I've always been a little envious of my clients who allow themselves to lose themselves in big cycles of creation, incubation, and paying work. My goal for 2019 is to stop envying and just do it. I'm filling two weeks a month with editing work. The rest, I'm spending however I darn well please on my own process, thanks to a grant from the Elizabeth George Foundation that's funding a research trip to the Middle East and some periods away from work.

What It Means for My Clients

Bless your heart if you've read this far. I imagine the only reason must be curiosity: about what this means for our editing relationship. Don't worry, I'm not breaking up with my clients. I love editing--the task, the collaboration, the enormous blessing of being entrusted with the creative work of people I immensely admire.

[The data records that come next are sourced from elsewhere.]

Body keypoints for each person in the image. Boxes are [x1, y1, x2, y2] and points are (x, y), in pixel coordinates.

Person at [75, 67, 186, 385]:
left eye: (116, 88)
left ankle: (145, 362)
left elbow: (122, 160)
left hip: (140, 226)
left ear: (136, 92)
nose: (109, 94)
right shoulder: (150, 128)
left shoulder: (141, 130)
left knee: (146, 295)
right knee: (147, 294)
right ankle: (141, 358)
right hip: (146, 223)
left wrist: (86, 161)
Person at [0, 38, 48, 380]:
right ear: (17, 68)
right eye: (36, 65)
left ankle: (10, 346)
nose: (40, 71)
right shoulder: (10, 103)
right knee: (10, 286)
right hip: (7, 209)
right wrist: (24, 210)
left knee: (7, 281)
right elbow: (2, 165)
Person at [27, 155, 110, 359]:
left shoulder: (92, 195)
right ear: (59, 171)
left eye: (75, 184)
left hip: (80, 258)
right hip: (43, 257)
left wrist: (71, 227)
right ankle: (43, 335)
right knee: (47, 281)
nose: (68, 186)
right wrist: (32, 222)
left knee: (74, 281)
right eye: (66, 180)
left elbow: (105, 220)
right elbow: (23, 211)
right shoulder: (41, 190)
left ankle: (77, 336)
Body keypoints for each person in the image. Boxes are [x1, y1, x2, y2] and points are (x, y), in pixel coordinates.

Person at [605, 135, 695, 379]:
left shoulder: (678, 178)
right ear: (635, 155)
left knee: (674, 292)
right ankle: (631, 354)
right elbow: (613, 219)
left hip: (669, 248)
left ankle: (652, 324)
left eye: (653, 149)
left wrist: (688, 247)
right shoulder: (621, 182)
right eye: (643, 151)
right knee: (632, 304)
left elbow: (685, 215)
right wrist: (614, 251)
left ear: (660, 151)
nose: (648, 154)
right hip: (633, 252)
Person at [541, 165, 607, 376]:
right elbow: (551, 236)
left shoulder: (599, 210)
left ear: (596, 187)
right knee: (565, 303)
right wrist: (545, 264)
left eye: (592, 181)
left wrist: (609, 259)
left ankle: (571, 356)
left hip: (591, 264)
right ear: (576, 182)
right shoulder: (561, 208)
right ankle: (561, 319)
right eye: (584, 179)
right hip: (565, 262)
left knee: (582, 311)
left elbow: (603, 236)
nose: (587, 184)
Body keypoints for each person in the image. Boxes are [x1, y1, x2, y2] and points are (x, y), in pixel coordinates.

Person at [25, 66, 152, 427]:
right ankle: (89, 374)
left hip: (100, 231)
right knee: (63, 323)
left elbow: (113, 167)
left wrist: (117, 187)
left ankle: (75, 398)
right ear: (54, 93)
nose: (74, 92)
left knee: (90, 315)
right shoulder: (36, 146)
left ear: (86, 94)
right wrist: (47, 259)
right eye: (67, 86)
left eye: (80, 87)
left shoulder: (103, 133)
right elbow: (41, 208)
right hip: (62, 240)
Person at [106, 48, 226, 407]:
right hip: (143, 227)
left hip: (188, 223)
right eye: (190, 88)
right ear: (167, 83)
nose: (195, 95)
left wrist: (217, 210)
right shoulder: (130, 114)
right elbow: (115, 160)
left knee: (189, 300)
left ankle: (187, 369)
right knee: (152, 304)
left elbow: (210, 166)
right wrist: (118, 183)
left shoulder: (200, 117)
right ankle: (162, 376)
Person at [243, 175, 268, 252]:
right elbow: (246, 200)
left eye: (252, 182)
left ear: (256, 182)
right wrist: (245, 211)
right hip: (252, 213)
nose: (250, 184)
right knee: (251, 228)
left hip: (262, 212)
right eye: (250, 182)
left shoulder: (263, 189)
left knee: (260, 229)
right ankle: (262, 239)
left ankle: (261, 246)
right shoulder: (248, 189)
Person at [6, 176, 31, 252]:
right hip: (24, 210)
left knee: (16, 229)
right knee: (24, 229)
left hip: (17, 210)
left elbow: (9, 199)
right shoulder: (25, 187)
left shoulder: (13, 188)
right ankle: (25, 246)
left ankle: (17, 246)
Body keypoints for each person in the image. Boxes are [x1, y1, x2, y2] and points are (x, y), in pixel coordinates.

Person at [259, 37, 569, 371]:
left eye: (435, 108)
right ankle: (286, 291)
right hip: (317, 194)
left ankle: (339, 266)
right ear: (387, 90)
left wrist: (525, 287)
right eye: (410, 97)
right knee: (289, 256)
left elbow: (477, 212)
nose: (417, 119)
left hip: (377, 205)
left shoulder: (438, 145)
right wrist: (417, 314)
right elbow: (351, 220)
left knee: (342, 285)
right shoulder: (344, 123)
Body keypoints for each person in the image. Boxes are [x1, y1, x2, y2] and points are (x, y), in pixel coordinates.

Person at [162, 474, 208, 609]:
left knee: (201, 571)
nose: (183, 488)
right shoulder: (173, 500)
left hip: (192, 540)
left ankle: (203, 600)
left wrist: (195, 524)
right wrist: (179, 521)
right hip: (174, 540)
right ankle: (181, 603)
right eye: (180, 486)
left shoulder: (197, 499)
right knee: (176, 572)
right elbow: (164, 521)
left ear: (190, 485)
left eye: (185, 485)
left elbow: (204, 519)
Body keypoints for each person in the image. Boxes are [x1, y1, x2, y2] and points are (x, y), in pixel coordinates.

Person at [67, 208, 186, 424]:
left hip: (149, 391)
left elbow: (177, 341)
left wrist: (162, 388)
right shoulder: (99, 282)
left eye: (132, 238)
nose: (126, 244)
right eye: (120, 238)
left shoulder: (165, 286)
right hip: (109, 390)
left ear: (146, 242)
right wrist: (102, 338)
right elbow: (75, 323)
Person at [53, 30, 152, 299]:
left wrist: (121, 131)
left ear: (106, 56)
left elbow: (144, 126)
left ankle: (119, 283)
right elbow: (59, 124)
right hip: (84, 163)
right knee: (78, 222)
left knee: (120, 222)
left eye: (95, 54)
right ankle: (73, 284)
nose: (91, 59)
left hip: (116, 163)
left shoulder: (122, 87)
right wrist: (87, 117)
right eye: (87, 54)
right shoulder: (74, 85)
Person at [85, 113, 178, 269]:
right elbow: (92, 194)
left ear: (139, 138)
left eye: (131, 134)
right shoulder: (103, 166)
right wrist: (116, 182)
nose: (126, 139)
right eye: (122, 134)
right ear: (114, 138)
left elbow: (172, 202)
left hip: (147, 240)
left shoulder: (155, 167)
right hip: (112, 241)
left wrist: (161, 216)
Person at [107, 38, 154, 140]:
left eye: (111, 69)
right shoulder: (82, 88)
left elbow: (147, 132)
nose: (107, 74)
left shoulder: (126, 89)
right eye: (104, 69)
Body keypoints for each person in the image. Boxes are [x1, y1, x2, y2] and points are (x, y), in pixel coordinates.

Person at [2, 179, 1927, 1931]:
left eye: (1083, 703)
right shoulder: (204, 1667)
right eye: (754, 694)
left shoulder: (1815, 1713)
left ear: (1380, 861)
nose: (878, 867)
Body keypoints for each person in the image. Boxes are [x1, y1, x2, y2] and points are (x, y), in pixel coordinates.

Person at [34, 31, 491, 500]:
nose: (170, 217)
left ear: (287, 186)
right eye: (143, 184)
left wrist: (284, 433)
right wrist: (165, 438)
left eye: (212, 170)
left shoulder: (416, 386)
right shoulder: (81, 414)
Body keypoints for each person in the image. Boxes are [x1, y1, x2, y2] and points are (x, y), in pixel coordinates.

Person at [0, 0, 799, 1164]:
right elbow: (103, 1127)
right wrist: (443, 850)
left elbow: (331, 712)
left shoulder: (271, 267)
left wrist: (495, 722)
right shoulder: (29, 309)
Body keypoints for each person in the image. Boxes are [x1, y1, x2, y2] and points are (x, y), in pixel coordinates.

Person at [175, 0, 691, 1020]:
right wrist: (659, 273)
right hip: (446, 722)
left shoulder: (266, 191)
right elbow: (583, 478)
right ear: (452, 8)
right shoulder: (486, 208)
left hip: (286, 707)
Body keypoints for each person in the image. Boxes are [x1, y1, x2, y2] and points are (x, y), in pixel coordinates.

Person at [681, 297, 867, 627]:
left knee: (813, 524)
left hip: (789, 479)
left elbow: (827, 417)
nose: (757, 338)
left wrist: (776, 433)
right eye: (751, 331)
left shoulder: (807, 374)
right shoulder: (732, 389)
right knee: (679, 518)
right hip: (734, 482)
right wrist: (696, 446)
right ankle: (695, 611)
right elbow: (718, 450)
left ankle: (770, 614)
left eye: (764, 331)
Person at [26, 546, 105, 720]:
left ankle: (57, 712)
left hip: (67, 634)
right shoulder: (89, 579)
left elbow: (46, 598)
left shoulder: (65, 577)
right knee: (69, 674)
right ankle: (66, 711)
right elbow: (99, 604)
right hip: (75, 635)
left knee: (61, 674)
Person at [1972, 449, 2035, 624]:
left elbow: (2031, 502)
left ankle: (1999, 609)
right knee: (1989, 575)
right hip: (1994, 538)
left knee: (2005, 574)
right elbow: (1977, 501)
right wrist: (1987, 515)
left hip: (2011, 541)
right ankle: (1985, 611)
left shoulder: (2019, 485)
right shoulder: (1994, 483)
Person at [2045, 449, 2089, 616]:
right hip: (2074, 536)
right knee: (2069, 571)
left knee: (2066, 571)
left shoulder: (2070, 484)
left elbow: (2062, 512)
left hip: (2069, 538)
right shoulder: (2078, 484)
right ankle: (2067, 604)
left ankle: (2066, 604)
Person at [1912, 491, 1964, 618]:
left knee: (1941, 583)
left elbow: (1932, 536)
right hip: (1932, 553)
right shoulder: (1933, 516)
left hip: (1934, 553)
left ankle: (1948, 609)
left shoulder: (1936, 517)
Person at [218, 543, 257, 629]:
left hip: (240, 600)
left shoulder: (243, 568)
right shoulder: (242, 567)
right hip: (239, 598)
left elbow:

The choice to dial back on my business is not a "freedom from" decision. It's a "freedom to" one: an urge to integrate both sides of my literary life, a plan to create balance, a wish to bring my best self to all my work. Logistically, this means that if you are thinking of hiring me to edit your book in 2019, be in touch now-ish. I'm already booked through early June. 

I promise, I'm not trying to gin up business. Last year's waitlist just filled up a bunch of my calendar openings. I'm a tiny bit worried about how to fit everything in, knowing how many of you have projects in their final stages, and wanting to make sure you get feedback when you need it. So let's talk. Check out my current rates for updates.

Career changes, coming out, new books, new relationships with the self and others... In so many ways, friends and clients are traversing their own big life changes right now, too. Whatever energy is swirling in the universe right now, it's my bottom-of-the-heart wish that collectively, each of us finds a way to harness that force for good--and that we navigate our changes with strength and grace. 

Whatever you're working on or working through, we are all in this together.